For the support vector machine (SVM), while multiple kernels were experimented with during the model development progress (including the linear kernel, polynomial kernels of degree 3 and 4, and the radial basis function (RBF) kernel), the SVM with a linear kernel was employed as it came out on top with the best accuracy compared to all other kernels, showcasing superior performance with a high ROC AUC score of 0.9891 on the validation set. We used average sentence lengths of the essays as a feature for this model to make judgements.
The third model we decided to try was XGBoost, which uses gradient boosting and the ensemble method for supervised learning. The XGBoost model, known for its efficiency, contributed positively with a ROC AUC score of 0.9873 on the validation set. While developing this model, we tried converting the essays to numerical data using the TF-IDF vectorizer, which places importance on word relevance to the corpus, not just word frequency. We also experimented with considering different ranges of ngrams to keep word context and eliminated common stop words before vectorization. We found that adjusting the learning rate to 0.0001 improved the public score by a small amount.

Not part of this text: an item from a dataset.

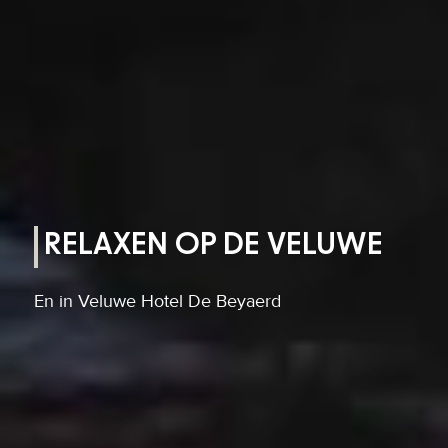
RELAXEN OP DE VELUWE
En in Veluwe Hotel De Beyaerd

Recognizing the complementary strengths of individual models, we implemented a soft voting classifier as part of an ensemble approach. This classifier combined the logistic regression, SVM, and XGBoost models, showcasing a competitive ROC AUC score of 0.9855 on the validation set. The ensemble method demonstrated the effectiveness of leveraging diverse models to achieve a more balanced and accurate prediction.
Out of the models we used, the SVM with a linear kernel gave the highest accuracy score of 0.602 in our Kaggle submissions (a somewhat expected result with how SVM’s model is intended to be used for classification tasks), followed by Logistic Regression (0.553) and finally XGBoost (0.506). However, the accuracy scores were still low compared to submissions from other competitors. Through investigation of why this was the case, we were able to evaluate that this gap in accuracy score with other competitors was mainly due to the difference in the datasets that were used to train our models, and the use of advanced modeling techniques. However, we can predict that the models we built could have similar performance if given the same datasets to train with. Other competitors utilized external data and extra generated essays to train their models, while we used only the essays provided by Kaggle to train ours.
Kaggle was unable to receive our predictions using the ensemble method due to a long runtime and large CPU usage when running with the hidden test data. However, we can conclude that the ensemble method would provide effective performance if we could use it for our predictions on the test data, based on the results we had found from running it using the train data.